Are fruits and vegetables healthier if you eat them raw?

Artful display of vegetables
Despite what many people believe, cooking vegetables can increase the bioavailability of certain nutrients. (Getty Creative) (Andriy Onufriyenko via Getty Images)

If you’ve ever felt virtuous about eating a big salad for lunch, you know that there’s a health halo around raw fruits and vegetables. Many people believe that eating these foods in their natural state preserves essential nutrients, making them the best version of these foods to include in your diet.

It’s true that eating raw veggies and fruit is a great idea for your health — but you shouldn’t avoid the cooked variety entirely. Dietitian Megan Wroe of Providence St. Jude Medical Center tells Yahoo Life that while raw fruits and vegetables are generally good for you, cooking them isn’t inherently bad. While some good-for-you nutrients of fruits and vegetables can be destroyed by heating processes, such as certain anti-inflammatory enzymes and vitamin C, that’s not the whole story: Both cooked and raw foods have unique benefits, and a diet that consists of both is your best bet.

Here’s what you need to know about raw vs. cooked foods.

It’s hard to overemphasize how good fruits and vegetables are for you. Not only are they packed with vitamins and minerals, but they also contain lots of fiber, which most Americans do not get enough of.

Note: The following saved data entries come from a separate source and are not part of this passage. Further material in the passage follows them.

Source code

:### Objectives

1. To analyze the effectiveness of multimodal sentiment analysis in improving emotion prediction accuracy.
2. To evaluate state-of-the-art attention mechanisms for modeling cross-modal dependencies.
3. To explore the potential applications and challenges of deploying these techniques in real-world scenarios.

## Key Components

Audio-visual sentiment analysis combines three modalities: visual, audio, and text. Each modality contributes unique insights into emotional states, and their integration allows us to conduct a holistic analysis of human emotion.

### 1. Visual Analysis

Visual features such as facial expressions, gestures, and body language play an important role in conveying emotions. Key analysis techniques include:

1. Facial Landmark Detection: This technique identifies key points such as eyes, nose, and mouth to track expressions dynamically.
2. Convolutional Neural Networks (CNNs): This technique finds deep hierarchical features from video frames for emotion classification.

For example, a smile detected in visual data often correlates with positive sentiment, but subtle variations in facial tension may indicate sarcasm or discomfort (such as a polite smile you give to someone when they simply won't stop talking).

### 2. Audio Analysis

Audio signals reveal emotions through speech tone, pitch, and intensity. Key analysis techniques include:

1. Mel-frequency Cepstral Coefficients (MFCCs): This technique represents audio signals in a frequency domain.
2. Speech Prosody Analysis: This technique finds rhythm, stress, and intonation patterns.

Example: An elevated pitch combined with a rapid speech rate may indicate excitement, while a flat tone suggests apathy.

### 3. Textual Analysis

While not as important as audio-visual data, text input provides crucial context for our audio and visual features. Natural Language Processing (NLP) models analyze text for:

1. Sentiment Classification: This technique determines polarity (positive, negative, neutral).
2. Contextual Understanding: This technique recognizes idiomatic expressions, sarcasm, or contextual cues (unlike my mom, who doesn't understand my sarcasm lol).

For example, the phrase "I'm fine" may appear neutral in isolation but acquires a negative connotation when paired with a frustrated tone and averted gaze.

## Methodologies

Guidelines set by the United States Department of Agriculture (USDA) recommend adults eat between 2.5 and 4 cups of vegetables and 1.5 to 2 cups of fruit per day. (Veggies tend to be more nutrient-dense and contain less sugar than fruit, hence the larger serving suggestion.) Raw fruits and veggies are easy to grab and go, so it’s simple to sneak them into your diet in order to meet these recommendations — think baby carrots on the side of your sandwich, or blueberries sprinkled on top of your yogurt.

Filling up on raw foods is also great if it helps you replace less nutritious foods in your diet. Dr. William Li, physician and author of Eat to Beat Disease, tells Yahoo Life that focusing on raw foods can help people avoid ultra-processed foods, allowing them to make healthier choices. So if you swap out your lunchtime bag of chips with, say, raw baby carrots and hummus, you may be eating better overall.

While you can lose some nutrients when cooking vegetables (and fruit), cooking can make other vitamins and minerals more “bioavailable.” That’s because cooking breaks down the cell walls of plant foods, making it easier for your body to absorb certain nutrients.

Dietitian Michelle Routhenstein tells Yahoo Life that cooking broccoli, for example, can enhance the availability of sulforaphane, which plays a role in reducing the risk of chronic diseases like cancer. Meanwhile, cooking carrots can increase beta-carotene absorption, which helps with the production of vitamin A — a nutrient essential for vision, immune function and skin health.

Wroe notes that whether produce is healthier cooked or raw sometimes depends on what kind of nutrition you are seeking from your food. For example, the vitamin C in a raw tomato is significantly diminished in the cooking process, but “cooked tomato sauce is significantly higher in bioavailable lycopene” — an antioxidant that can help prevent heart disease and certain cancers — “so the healthier version of a tomato depends on which nutrient your body needs more of,” she explains.

Eating more produce is an overall net positive, especially as American diets often don’t include enough fiber. Ideally, you can get the most nutritional bang for your buck by eating a variety of fruits and veggies, and enjoying them both raw and cooked.

If you’re going to cook your food, it’s important to consider your method for the most nutritional wins. Overboiling, Li says, can leach beneficial vitamins — such as water-soluble ones like vitamin C and certain B vitamins — out of the food and into the water.

Plus, while frying and grilling “creates tasty food,” Li says doing so can “introduce new harmful chemicals into the food as a byproduct of the cooking method.” For example, overcooking potatoes can lead to the presence of acrylamide, a compound linked to cancer, which forms when you cook starchy food at a high temperature.

Whether you eat your fruits and vegetables raw or cooked, always make sure to follow safety guidelines and wash your produce properly to help avoid foodborne illness.